Even the Commodore 64 data should be accessible... Export as tab-delimited text, bring the text file over to your current computer, massage it with a text processor so that the number and order of fields matches your current database, and import it. I've done this a number of times for address books and other data types over the years. Plain text is a great basis for interchange...

(Further, I save all important WP files as text for universal future access. If fancy formatting and graphics are essential to the doc, then nowadays "printing" in .pdf format is a fine archival solution.)
 
Doug said:
Even the Commodore 64 data should be accessible... Export as tab-delimited text, bring the text file over to your current computer, massage it with a text processor so that the number and order of fields matches your current database, and import it. I've done this a number of times for address books and other data types over the years. Plain text is a great basis for interchange...

Now which button do I push for that to happen?:)

I don't have the Commodore 64 anymore but I still have the cassette tape that the data was stored on. Not sure how I would get that into my PC or MAC though. I fear that sort of process is beyond my expertise.

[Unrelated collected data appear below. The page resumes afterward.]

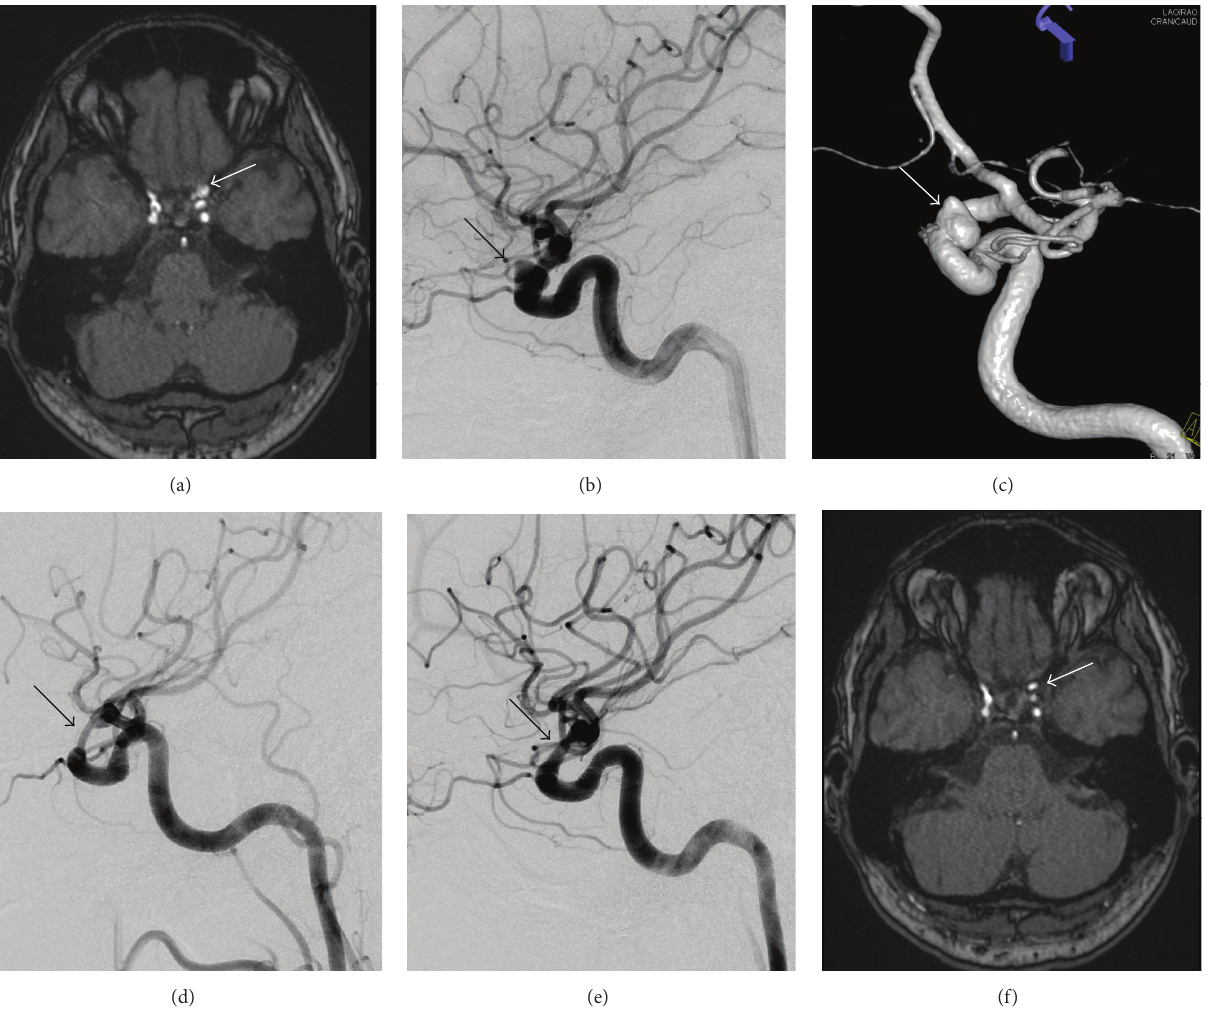
Figure 2: Postinterventional stenosis (patient number 25). 44-year-old man with incidental finding of aneurysm in the left carotid artery on MR angiography (a), confirmed by digital subtraction angiography (b, c). After flow diverter treatment, nonsymptomatic stenosis was detected and was stable in 6 months’ follow-up (d); stenosis improved at 12 months’ follow-up (e) and further noninvasive examinations.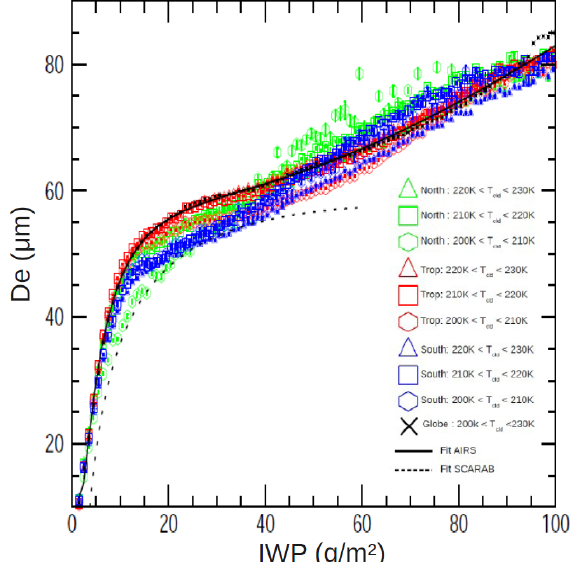
Fig.15. Relationshipbetween D e andIWP,asretrievedfromAIRSobservationsforST-HICs. Resultsareshownforthreelatitudebands, Fig. 15. Relationship between D e and IWP, as retrieved from AIRS separatelyforthreetemperatureintervals. Theglobalannualdependenceisalsoshown(blackcross),aswellastheparameterizationofEq. observations for ST-HICs. Results are shown for three latitude 4(blackline).Statisticsisovertheperiod2003-2009. bands, separately for three temperature intervals. The global annual dependence is also shown (black cross), as well as the parameteriza- tion of Eq. (4) (black line). Statistics is over the period 2003–2009.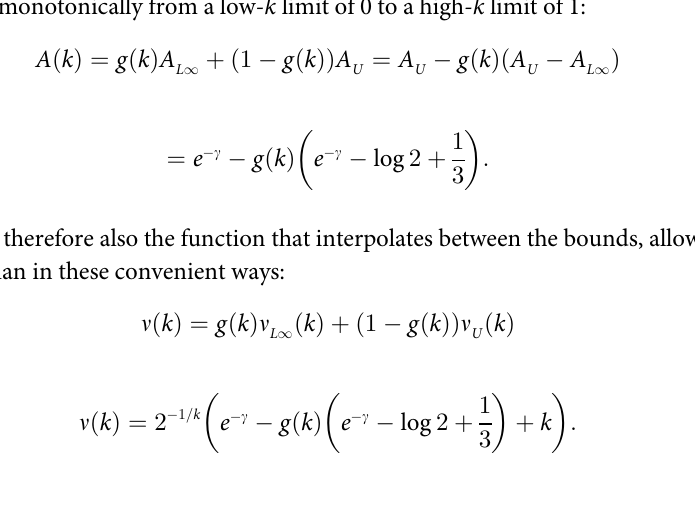
. Modeling either of these U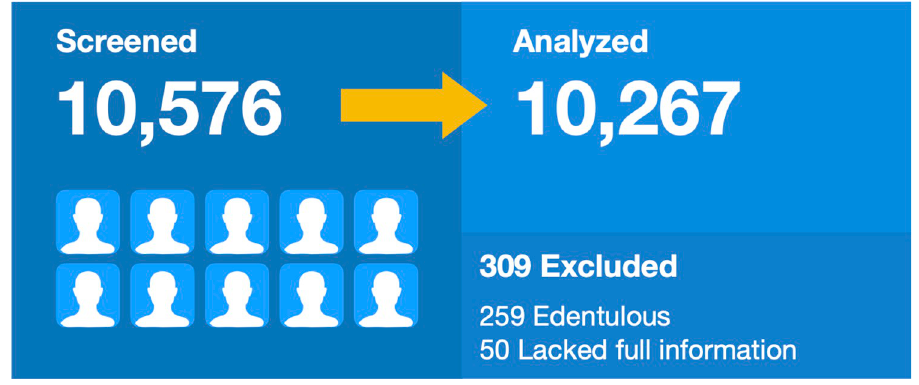
Fig 1. Flowchart of patients in the present study.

I keep leaning towards just making entries in a journal or ledger, maybe with a fountain pen. Hell, if I am going to be working in film with a Leica why not embrace some other mid-20th century technology as well.

Probably what it most important is to consistently number, label and file. If I do that then I will be light years ahead. Paper and I have always had a better relationship than I have with technology. But I will look at Filemaker. I have it at work for a PC but haven't looked at it in years. And my iMac has something in it too that came with iWorks.